* Your assignment
Continue the passage on the KeyKOS operating system from the point where it ends.

In addition, the ability to recover all run-time kernel data from checkpointed state means that an interruption of power does not disrupt running programs. Typically, the system loses only the last few seconds of keyboard input. At UNIFORUM '90, Key Logic pulled the plug on our UNIX system on demand. Within 30 seconds of power restoration, the system had resumed processing, complete with all windows and state that had previously been on the display. We are aware of no other UNIX implementation with this feature today.
Like memory pages, KeyKOS applications are persistent. An application continues to execute until it is explicitly demolished. To the application, the shutdown period is visible only as an unexplained jump in the value of the real time clock, if at all. As a result, the usual issues surrounding orderly startup and shutdown do not apply to KeyKOS applications. Most operating systems implement a transient model of programs; persistence is the exception rather than the rule. A client operating system emulator may provide transient applications by dismantling its processes when they terminate.
The single-level store model allows far-reaching simplifications in the design of the KeyKOS system. Among the questions that the nanokernel does not have to answer are:
What sets KeyKOS apart from other microkernels is the total reliance on capabilities without any other mechanisms. There are no other mechanisms that add complexity to the ideas or to the implementation. Holding a key implies the authority to send messages to the entity or to pass the key to a third party. If A does not have a key for B, then A cannot communicate with B. Applications may duplicate keys that they hold, but the creation of keys is a privileged operation. The actual bits that identify the object named by a key are accessible only to the nanokernel.

* Dataset entries
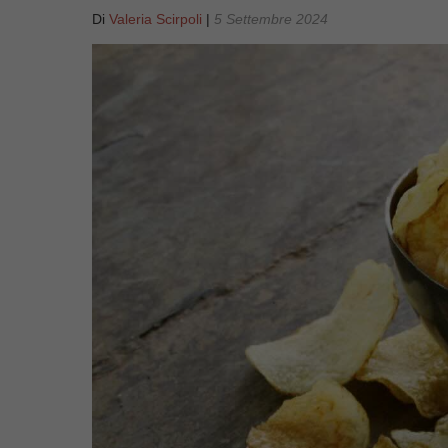
Di
Valeria Scirpoli
|
5 Settembre 2024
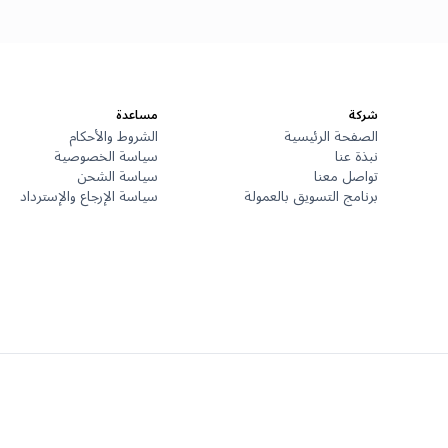
شركة
مساعدة
الصفحة الرئيسية
الشروط والأحكام
نبذة عنا
سياسة الخصوصية
تواصل معنا
سياسة الشحن
برنامج التسويق بالعمولة
سياسة الإرجاع والإسترداد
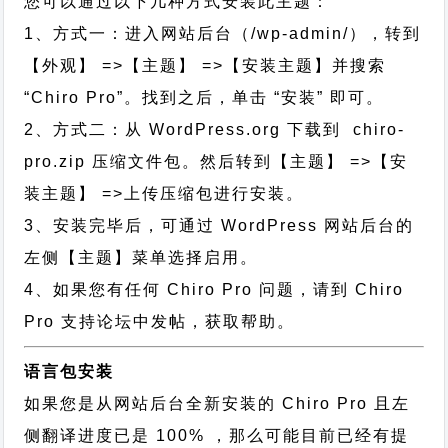
您可以通过以下几种方式安装此主题：
1、方式一：进入网站后台（/wp-admin/），转到
【外观】 =>【主题】 =>【安装主题】并搜索
“Chiro Pro”。找到之后，单击 “安装” 即可。
2、方式二：从 WordPress.org 下载到 chiro-
pro.zip 压缩文件包。然后转到【主题】 =>【安
装主题】 =>上传压缩包进行安装。
3、安装完毕后，可通过 WordPress 网站后台的
左侧【主题】菜单选择启用。
4、如果您有任何 Chiro Pro 问题，请到 Chiro
Pro 支持论坛中发帖，获取帮助。
语言包安装
如果您是从网站后台全新安装的 Chiro Pro 且左
侧翻译进度已是 100% ，那么可能目前已经有提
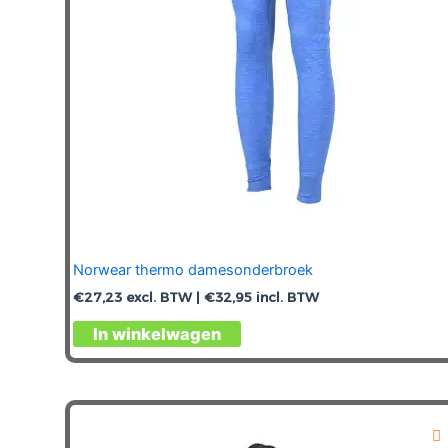
Norwear thermo damesonderbroek
€
27,23
excl. BTW |
€
32,95
incl. BTW
Dit
In winkelwagen
product
heeft
meerdere
variaties.
Deze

* Result of this exercise
Through its use of capabilities and message passing, KeyKOS programs achieve the same encapsulation advantages of object-oriented designs. Encapsulation is enforced by the operating system, and is available in any programming language. It is the complete security of this information hiding mechanism that makes it possible to support mutually suspicious users.
A fundamental concept in KeyKOS is that a program should obey the “principle of least privilege”. To that end, the design of KeyKOS gives objects no intrinsic authority, and relies totally upon their keys to convey what authority they have. Using these facilities, the system is conveniently divided into small modules, each structured so as to hold the minimal privilege sufficient for its operation.
Entities may be referred to by multiple, distinct keys. This allows an entity that communicates with multiple clients to grant different access rights to the clients. Every key has an associated 8-bit field that can be used by the recipient to distinguish between clients. When the entity hands out a key, it can set the field to a known value. Because all messages received by the entity include the 8-bit value held in the key, this mechanism can be used to partition clients into service classes or privilege levels by giving each class a different key.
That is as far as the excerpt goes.